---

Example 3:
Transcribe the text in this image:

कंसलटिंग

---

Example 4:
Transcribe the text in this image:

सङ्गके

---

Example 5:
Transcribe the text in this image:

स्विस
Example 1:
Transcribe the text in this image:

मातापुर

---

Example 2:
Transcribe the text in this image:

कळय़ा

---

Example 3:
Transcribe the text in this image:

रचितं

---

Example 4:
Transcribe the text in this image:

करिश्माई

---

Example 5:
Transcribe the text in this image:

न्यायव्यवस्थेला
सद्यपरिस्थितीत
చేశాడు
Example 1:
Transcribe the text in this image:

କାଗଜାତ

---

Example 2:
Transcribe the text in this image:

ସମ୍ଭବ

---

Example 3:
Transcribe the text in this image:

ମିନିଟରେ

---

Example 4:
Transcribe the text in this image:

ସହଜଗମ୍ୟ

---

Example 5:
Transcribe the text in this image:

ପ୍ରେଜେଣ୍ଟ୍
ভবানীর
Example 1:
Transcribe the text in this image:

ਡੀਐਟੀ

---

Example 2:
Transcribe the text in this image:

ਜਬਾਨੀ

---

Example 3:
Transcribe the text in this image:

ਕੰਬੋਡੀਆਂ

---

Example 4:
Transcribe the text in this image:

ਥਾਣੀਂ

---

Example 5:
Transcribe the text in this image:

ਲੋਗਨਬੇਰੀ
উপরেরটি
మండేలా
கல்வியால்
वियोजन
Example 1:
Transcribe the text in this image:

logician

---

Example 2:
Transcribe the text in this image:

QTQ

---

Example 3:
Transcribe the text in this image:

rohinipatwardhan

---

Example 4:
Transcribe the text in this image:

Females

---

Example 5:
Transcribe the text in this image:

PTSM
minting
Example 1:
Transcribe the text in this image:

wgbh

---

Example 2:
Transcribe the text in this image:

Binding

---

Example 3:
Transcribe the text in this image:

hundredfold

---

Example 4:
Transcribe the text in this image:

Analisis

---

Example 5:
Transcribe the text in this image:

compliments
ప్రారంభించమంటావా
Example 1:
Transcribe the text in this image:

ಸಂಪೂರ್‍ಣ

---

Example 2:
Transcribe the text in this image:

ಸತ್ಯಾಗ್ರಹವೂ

* Task brief
Set down each record above without changing a single word.

* Exercise answer
---

Example 3:
Transcribe the text in this image:

कंसलटिंग

---

Example 4:
Transcribe the text in this image:

सङ्गके

---

Example 5:
Transcribe the text in this image:

स्विस
Example 1:
Transcribe the text in this image:

मातापुर

---

Example 2:
Transcribe the text in this image:

कळय़ा

---

Example 3:
Transcribe the text in this image:

रचितं

---

Example 4:
Transcribe the text in this image:

करिश्माई

---

Example 5:
Transcribe the text in this image:

न्यायव्यवस्थेला
सद्यपरिस्थितीत
చేశాడు
Example 1:
Transcribe the text in this image:

କାଗଜାତ

---

Example 2:
Transcribe the text in this image:

ସମ୍ଭବ

---

Example 3:
Transcribe the text in this image:

ମିନିଟରେ

---

Example 4:
Transcribe the text in this image:

ସହଜଗମ୍ୟ

---

Example 5:
Transcribe the text in this image:

ପ୍ରେଜେଣ୍ଟ୍
ভবানীর
Example 1:
Transcribe the text in this image:

ਡੀਐਟੀ

---

Example 2:
Transcribe the text in this image:

ਜਬਾਨੀ

---

Example 3:
Transcribe the text in this image:

ਕੰਬੋਡੀਆਂ

---

Example 4:
Transcribe the text in this image:

ਥਾਣੀਂ

---

Example 5:
Transcribe the text in this image:

ਲੋਗਨਬੇਰੀ
উপরেরটি
మండేలా
கல்வியால்
वियोजन
Example 1:
Transcribe the text in this image:

logician

---

Example 2:
Transcribe the text in this image:

QTQ

---

Example 3:
Transcribe the text in this image:

rohinipatwardhan

---

Example 4:
Transcribe the text in this image:

Females

---

Example 5:
Transcribe the text in this image:

PTSM
minting
Example 1:
Transcribe the text in this image:

wgbh

---

Example 2:
Transcribe the text in this image:

Binding

---

Example 3:
Transcribe the text in this image:

hundredfold

---

Example 4:
Transcribe the text in this image:

Analisis

---

Example 5:
Transcribe the text in this image:

compliments
ప్రారంభించమంటావా
Example 1:
Transcribe the text in this image:

ಸಂಪೂರ್‍ಣ

---

Example 2:
Transcribe the text in this image:

ಸತ್ಯಾಗ್ರಹವೂ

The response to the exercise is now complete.